避難
僕が戻ってきたイミタシオン教の教会。
「ど、ど、ど、どうするのだっ!?まさか、ここまで早く動き始めるとは……」
「ま、まさかっ……動き出すのが上にいる未知の化け物ではなく、邪神だとはっ!封印はどうなっているのだっ!」
「町が……町が崩れている!ここもすぐに崩れてしまいますっ!」
「邪神が……邪神が蠢いている……もう、終わりだ。これが週末世界……」
「おぉ、おぉー!?神よ!我を救いたまえっー!」
そこは既に大混乱のパニック状態になっていた。
多くの人たちがその場で右往左往とし、何をどうしようかと悩んでてんやわんや。各個人が困惑の声を上げているだけだった。
「皆さん、落ち着いてくださいっ!」
そして、そんな状況を鎮めるためにエルピスさんが声を張り上げ始めたタイミングでもあった。

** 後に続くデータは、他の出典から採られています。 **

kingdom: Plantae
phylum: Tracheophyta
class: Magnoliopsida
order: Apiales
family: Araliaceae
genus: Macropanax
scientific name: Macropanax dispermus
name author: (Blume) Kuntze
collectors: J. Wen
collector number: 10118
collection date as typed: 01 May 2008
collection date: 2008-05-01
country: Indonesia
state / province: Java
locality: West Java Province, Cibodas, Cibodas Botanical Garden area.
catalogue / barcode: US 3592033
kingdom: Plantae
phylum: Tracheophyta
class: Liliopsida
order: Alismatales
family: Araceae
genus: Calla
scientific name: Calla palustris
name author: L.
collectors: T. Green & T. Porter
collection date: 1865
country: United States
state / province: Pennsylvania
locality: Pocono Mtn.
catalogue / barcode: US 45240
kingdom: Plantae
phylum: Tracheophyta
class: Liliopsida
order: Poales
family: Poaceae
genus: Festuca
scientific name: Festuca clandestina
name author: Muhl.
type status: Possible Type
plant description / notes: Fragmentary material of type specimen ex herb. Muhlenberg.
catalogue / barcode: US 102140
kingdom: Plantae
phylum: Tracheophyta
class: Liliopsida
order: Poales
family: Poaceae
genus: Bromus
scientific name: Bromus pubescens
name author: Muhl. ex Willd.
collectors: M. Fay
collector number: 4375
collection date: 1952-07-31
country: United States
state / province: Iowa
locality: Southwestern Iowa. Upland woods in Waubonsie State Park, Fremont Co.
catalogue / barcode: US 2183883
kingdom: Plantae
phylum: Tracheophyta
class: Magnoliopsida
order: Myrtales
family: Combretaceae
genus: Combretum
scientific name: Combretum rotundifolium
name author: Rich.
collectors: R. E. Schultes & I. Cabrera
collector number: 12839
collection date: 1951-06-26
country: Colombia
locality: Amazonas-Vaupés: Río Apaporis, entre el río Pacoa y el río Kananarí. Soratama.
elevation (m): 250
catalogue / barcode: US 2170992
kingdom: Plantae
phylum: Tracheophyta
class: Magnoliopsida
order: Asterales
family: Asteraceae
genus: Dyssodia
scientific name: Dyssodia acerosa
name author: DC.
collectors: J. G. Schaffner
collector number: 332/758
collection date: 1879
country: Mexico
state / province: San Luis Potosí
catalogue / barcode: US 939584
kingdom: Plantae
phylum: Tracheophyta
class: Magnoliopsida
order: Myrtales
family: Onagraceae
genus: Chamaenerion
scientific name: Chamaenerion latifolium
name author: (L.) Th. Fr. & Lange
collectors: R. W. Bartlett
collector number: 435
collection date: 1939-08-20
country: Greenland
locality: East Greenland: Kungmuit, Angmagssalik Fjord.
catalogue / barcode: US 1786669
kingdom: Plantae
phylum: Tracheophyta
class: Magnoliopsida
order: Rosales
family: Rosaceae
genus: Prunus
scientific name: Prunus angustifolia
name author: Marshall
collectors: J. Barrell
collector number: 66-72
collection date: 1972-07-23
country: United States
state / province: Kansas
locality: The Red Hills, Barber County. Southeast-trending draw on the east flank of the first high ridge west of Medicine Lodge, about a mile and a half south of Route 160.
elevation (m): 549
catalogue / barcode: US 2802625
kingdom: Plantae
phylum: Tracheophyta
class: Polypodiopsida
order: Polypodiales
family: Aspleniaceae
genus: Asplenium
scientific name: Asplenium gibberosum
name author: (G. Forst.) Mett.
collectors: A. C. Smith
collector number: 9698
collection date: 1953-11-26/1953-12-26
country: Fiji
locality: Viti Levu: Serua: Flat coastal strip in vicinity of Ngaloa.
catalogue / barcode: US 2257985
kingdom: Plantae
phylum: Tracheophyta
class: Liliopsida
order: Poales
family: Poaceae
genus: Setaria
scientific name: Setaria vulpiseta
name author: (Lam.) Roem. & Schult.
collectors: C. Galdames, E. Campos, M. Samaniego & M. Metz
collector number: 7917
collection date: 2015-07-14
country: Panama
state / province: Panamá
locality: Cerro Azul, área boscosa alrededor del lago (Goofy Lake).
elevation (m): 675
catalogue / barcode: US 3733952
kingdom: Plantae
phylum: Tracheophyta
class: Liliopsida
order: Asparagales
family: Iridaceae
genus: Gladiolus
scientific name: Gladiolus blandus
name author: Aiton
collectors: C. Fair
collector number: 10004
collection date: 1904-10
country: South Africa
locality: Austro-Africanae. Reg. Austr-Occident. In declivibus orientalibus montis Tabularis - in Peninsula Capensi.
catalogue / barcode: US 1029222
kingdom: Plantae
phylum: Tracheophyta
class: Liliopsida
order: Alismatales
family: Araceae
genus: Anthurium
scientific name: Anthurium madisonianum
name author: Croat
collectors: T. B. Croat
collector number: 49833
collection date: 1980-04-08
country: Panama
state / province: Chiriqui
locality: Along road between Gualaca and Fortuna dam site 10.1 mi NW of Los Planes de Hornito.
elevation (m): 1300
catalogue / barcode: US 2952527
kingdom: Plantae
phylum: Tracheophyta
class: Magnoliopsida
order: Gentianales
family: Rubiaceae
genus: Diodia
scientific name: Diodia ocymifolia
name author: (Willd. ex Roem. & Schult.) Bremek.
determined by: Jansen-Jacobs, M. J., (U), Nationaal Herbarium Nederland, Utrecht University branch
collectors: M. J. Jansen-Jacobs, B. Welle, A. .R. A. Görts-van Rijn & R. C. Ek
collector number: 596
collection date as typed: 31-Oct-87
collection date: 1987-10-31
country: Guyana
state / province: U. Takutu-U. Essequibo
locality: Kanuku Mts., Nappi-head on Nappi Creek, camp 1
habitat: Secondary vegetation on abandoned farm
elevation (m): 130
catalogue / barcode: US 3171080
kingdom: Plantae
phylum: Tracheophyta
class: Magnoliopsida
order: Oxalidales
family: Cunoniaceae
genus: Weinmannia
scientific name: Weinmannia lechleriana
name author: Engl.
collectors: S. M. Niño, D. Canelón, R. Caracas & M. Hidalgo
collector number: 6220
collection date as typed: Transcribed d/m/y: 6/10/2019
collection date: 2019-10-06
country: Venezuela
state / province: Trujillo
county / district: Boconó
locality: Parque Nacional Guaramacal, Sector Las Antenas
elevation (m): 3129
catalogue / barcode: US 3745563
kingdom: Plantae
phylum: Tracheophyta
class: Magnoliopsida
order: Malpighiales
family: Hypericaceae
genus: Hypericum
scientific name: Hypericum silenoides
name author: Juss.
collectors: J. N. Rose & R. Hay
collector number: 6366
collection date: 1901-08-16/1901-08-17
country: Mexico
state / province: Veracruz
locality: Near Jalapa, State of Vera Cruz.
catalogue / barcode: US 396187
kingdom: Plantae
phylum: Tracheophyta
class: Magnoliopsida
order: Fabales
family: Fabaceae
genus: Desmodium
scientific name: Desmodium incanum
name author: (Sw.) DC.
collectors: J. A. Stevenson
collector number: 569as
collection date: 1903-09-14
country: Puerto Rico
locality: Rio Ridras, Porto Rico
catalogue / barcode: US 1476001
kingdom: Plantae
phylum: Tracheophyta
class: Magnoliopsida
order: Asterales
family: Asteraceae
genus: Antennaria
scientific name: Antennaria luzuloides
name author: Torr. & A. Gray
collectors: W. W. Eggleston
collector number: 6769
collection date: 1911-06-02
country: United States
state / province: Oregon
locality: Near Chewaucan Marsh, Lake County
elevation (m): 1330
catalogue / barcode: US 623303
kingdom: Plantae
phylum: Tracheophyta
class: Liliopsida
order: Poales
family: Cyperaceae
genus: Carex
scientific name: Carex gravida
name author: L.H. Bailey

「まずは、地上からの脱出を図りますっ!ここにいては、崩れていく地面に合わせて私たちも落ちていってしまいます。早急に、現状をどうにかするために逃亡しようと思います。飛行魔法が使える人物がいれば、発動をお願いします。使えない人はこちらにいるシオン様とリトス様がかけてくれる手筈になっておりまして……」
「僕がかけますよっ!」
教会全体に声が届くよう、魔法で自身の声を拡散させながら言葉を話すエルピスさんの言葉へと割り込み、僕も彼女同様に自分の声を拡散させていく。
「そこら辺のことなら、僕の方が得意ですからっ!」
「ティエラ様……っ!それでは、お願いいたします」
魔法の出力に関して言えば、僕はシオンの相手にはまるでならないが、便利さなら上回っている。
一度に多くの人数へと魔法をかけるのは僕の方が得意だった。
「かけられましたっ!まずは一旦、動かないでくださいっ!」
僕が全員に飛行魔法をかけ、自由に空を飛べるようにするのは本当に一瞬だった。
このまま、全員を空の方にまで逃がしてしまおう……事態の猶予は、ない。
「まずは、ずらしちゃいますっ!」
僕は魔法で教会の構造を歪め、内部にいた者たちをそのまま上に向かわせるだけで全員が教会を後に出来るようセッティングする。
「引き上げますっ!」
それで、引き上げる。
僕は魔法で教会内部にいた人たちを一気に上空の方へと持ち上げていく。
「お、おぉおぉ!?」
「そ、空を飛んでいるぞっ!」
「こ、これは……っ!」
僕が全員を教会から避難させてからほんのわずかな時間の後、教会が崩れていく地面の割れ目に巻き込まれ、その中へと落ちていく。
「……ふぅ」
危なかった。
慌てて、戻ってきて良かった。
「ティエラっ!無事でしたのねっ!」
教会の人たちを頑張って持ち上げた僕に対して、シオンの方が一気に自分との距離を詰めてくる。
「うん、無事だったよ」
「ティエラ様っ!」
「ティエラ様、先ほどは助かりました」
「気絶はしなかったか!」
そして、他にもレトンやエルピスさんだったり、インターリたちも自分の元に来てくれる。
「僕は問題ないから……鐘が鳴っても、気絶はしなかったよ。教会の人たちにかけている飛行魔法は自動で維持され続けるタイプだから、心配しないでね。そんなことよりも、だよ」
僕は視線を上空にいる天使っぽい化け物の方へと一旦向け、そしてすぐにまた地面で蠢めいている触手たちの方へと戻す。
「まずは現状を何とかすることの方が先決……もう、この街は手遅れかもしれないけど、その被害を更に広げるわけにもいかない。はやく、触手を何とかしないと」
そして、僕は自分の手にある魔剣グリムを再度、力強く握るのだった。